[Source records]
--

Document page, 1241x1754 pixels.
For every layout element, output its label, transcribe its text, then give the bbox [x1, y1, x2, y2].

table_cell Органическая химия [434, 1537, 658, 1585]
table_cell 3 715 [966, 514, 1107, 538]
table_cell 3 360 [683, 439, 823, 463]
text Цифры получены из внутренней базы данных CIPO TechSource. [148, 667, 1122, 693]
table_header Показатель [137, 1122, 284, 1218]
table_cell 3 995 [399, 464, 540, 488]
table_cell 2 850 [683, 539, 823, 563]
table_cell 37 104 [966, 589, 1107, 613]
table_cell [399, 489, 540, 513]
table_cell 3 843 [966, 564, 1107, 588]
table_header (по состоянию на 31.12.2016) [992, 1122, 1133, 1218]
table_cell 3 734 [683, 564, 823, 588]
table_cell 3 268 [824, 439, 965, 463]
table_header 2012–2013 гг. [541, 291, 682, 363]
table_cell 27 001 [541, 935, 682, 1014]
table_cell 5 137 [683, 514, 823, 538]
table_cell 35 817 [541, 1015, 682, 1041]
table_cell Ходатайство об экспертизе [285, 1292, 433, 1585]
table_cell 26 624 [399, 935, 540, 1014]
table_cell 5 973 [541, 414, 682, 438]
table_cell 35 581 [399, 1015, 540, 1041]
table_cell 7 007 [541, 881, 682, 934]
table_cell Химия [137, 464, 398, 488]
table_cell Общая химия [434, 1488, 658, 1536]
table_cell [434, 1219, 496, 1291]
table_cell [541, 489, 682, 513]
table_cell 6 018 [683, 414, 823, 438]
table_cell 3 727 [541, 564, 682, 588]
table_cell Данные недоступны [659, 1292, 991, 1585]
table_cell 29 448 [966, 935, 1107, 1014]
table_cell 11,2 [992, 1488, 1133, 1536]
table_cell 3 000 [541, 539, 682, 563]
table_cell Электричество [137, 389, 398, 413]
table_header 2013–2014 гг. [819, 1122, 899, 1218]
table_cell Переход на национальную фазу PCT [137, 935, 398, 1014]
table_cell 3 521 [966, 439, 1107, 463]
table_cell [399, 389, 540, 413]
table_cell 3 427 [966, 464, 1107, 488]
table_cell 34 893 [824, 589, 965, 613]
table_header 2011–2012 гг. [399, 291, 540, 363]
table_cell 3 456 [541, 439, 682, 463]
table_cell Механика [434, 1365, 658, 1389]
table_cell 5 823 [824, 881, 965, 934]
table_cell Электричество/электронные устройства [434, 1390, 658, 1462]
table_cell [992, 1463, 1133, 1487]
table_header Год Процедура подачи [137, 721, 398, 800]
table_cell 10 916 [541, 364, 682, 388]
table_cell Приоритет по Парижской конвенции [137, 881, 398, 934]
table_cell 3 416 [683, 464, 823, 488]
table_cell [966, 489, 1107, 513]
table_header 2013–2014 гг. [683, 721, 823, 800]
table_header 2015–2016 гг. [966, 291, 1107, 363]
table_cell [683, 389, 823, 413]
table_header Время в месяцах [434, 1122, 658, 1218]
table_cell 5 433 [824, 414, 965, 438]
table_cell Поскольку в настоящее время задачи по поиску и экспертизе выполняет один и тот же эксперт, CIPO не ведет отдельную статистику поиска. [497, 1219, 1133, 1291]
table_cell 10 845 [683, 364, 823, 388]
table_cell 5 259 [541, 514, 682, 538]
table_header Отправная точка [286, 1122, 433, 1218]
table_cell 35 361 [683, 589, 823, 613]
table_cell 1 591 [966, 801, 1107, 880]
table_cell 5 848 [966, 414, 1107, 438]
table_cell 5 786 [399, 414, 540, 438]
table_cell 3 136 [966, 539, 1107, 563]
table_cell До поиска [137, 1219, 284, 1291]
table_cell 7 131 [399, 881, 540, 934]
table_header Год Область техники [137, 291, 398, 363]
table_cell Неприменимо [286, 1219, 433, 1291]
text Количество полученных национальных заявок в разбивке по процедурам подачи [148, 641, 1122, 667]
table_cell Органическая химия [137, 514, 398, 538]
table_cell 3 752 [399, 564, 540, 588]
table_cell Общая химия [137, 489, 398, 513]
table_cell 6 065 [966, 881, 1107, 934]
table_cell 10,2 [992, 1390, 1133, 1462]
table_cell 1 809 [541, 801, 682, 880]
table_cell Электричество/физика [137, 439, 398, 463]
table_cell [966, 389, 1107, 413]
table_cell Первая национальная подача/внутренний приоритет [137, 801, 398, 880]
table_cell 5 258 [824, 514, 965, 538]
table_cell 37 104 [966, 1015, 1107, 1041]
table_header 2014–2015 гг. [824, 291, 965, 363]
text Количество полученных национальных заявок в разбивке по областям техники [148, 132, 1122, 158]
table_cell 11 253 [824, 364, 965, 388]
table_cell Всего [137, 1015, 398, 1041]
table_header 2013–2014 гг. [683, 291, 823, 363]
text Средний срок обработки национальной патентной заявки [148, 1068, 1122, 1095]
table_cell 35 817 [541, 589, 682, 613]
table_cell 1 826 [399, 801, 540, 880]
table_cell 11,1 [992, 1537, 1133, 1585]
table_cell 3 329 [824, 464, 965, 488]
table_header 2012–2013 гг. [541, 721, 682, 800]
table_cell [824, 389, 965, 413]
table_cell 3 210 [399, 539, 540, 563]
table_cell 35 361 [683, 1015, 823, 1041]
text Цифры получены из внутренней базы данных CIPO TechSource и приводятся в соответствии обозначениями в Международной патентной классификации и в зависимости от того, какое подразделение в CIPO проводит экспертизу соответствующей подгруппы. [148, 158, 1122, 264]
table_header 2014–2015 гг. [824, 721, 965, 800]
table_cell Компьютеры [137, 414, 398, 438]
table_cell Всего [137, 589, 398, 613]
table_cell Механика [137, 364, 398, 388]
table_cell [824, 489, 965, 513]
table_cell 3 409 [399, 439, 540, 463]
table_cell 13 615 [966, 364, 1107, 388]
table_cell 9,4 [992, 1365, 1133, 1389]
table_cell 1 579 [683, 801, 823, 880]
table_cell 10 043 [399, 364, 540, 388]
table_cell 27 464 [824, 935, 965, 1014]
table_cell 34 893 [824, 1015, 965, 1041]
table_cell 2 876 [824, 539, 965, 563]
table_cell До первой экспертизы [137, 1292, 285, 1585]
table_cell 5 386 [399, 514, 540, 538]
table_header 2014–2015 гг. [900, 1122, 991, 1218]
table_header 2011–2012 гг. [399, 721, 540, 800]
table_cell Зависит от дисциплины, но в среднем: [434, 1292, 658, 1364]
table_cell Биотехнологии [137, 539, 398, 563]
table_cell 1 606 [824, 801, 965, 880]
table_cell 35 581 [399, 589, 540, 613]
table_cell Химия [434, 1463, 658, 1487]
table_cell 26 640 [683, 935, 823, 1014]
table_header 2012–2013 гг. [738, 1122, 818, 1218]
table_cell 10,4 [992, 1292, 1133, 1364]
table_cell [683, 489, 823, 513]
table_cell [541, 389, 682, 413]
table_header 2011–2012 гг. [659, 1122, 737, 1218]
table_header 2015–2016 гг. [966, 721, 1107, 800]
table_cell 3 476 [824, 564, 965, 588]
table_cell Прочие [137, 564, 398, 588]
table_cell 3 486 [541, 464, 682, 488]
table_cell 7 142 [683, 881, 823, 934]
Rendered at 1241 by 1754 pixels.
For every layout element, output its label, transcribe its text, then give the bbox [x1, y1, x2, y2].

--

[Exercise objective] Filter the data for the string "Всего" and copy every line that has it.

[Expected output]
table_cell Всего [137, 1015, 398, 1041]
table_cell Всего [137, 589, 398, 613]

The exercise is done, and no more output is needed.